## Tâches demandées
- A) Répondez aux questions suivantes d'après l'extrait sur le tsar Paul 1er :
(i) Quel est le numéro du magazine dont il est question ?
(ii) Quel peintre a réalisé la toile placée en ouverture de l'article ?
(iii) Depuis combien de temps Bonaparte est-il au pouvoir le 14 juin 1800 ?
- B) Relevez tous les titres de journaux et de magazines cités dans l'extrait sur le tsar Paul 1er.
- C) Écrivez la suite de l'extrait sur le tsar Paul 1er à partir de sa dernière phrase.

## Extrait
━━━━━━━━━━━━━━━━

Paul 1er, cible des Tories

Voici, ci-dessous, ce que les lecteurs du magazine « Valeurs » (ex-Actuelles ») ont pu lire dans le dernier numéro paru (n° 4240). Pour qu’il n’y ait aucune ambiguïté, j’ai fait une capture du sous-titre de l’article intitulé : « Quand le roi fait assassiner le tsar » (Tsar Paul 1er).

Alors, regardez-le bien, ce sous-titre, car vous lisez rarement, pour ne pas dire jamais, ce genre de phrase, si ce n’est sur le site du « Carré Impérial », et que vous pourriez lire dans certains manuscrits… censurés.

En ouverture, une toile, pas celle du bien connu général baron Lejeune, mais du moins célèbre Jacques-Augustin Pajou (1 – se référer en bas de page). En ce qui me concerne, c’est bien la première fois que je lis semblable titre – « provocateur » – dans la grande presse. Il s’agit d’un article exceptionnel par sa rareté dont l’auteur est l’un des présidents du comité éditorial du magazine, François d’Orcival.

Peu de temps auparavant, ce même magazine avait publié un article intitulé « Le Mémorial de Sainte-Hélène – Chef d’œuvre de Propagande ». J’avais été atterré de voir un magazine d’une telle tenue intellectuelle dans lequel la France est célébrée – et Napoléon, c’est quand même, j’ose l’écrire, la France – laisser publier un tel article. On y découvrait le « Pape de la Napoléonie » au plus haut de sa forme, en train de démolir, de dégrader avec son obstination accoutumée et des arguments lamentables, un des fondements de l’histoire du Premier Empire, jusque-là respecté, fût-ce avec les réserves habituelles à ce genre d’œuvre.

C’était dépasser les bornes. On barbotait dans du « Libération » de bas étage, ou dans du « Nouvel Obs ». J’envisageais même très sérieusement de cesser de lire ce magazine, quand, miracle !, ce numéro est sorti ! À n’en pas croire mes yeux.

ESPIONS ANGLAIS EN FRANCE

GeorgeIII-espion-napoleon - Guerres de Napoléon

Le 14 juin 1800, rappelle l’auteur, au moment où la bataille s’engage, le général Bonaparte, Premier Consul, n’est au pouvoir que depuis six mois, et il souligne son extrême fragilité en cas de défaite : les royalistes n’ont pas abandonné l’espoir de revenir au « droit divin ». À l’extérieur, les ennemis de la République française sont l’arme au pied pour tuer dans l’œuf ce renouveau que l’Angleterre tient pour une menace.

━━━━━━━━━━━━━━━━

## Données recueillies
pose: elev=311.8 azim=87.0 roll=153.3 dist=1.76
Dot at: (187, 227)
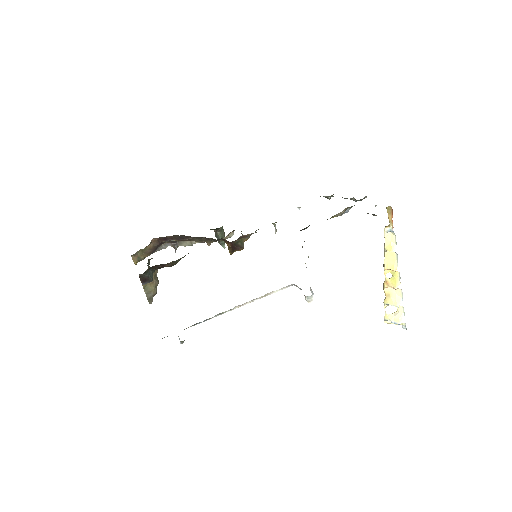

━━━━━━━━━━━━━━━━

## Réponses attendues
- A)
(i) Le n° 4240.
(ii) Jacques-Augustin Pajou.
(iii) Depuis six mois.

- B) « Valeurs » (ex-« Actuelles »), « Libération », « Nouvel Obs ».

- C)
Dans ces ennemis, on compte des Français : les émigrés du prince de Condé et du duc d’Enghien, et un général ex-républicain, Pichegru (2 – se référer en bas de page), héros des guerres de la Révolution, tombé en royalisme. Les monarchies étrangères : Angleterre, Russie, Prusse, ont tous donné asile à ceux qui souhaitent le retour du prétendant officiel, le futur Louis XVIII, présentement hébergé par le tsar Paul 1er à Mittau (aujourd’hui Jelgava, en Lettonie).

On complote à qui mieux mieux pour se débarrasser de cet homo novus malfaisant, enfanté par cette détestable Révolution. Pas question de retrouver une France en pleine forme économique, car ce corps exsangue agréait les Conservateurs anglais. Commerce, commerce. Au-dessus d’eux, tournoyait une sorte d’oiseau de mauvais augure : William Wickham, ancien sous-secrétaire d’État au Home Office, dans un rôle qui serait de nos jours celui d’un chef des services de renseignement.

Pour bien comprendre ce que représente cette menace, il faut prendre connaissance des propos de Mrs Elizabeth Sparrow, auteur de « Secret Service : British Agents in France, 1792-1815 » (3 – se référer en bas de page). En faisant des recherches sur l’histoire des Cornouailles, elle raconte qu’elle fit la connaissance d’un ancien agent du SOE (4 – se référer en bas de page), qui lui révéla l’existence d’un réseau d’espionnage anglais opérant en France à la fin du 18è siècle et au début du 19è. L’ex-agent lui avait expliqué que les ordres reçus directement du cabinet du Premier Ministre, donc de Winston Churchill, étaient de « faire à l’Europe [occupée] ce que Pitt avait fait à la France avant 1807. »

No comment, je pense (5 – se référer en bas de page).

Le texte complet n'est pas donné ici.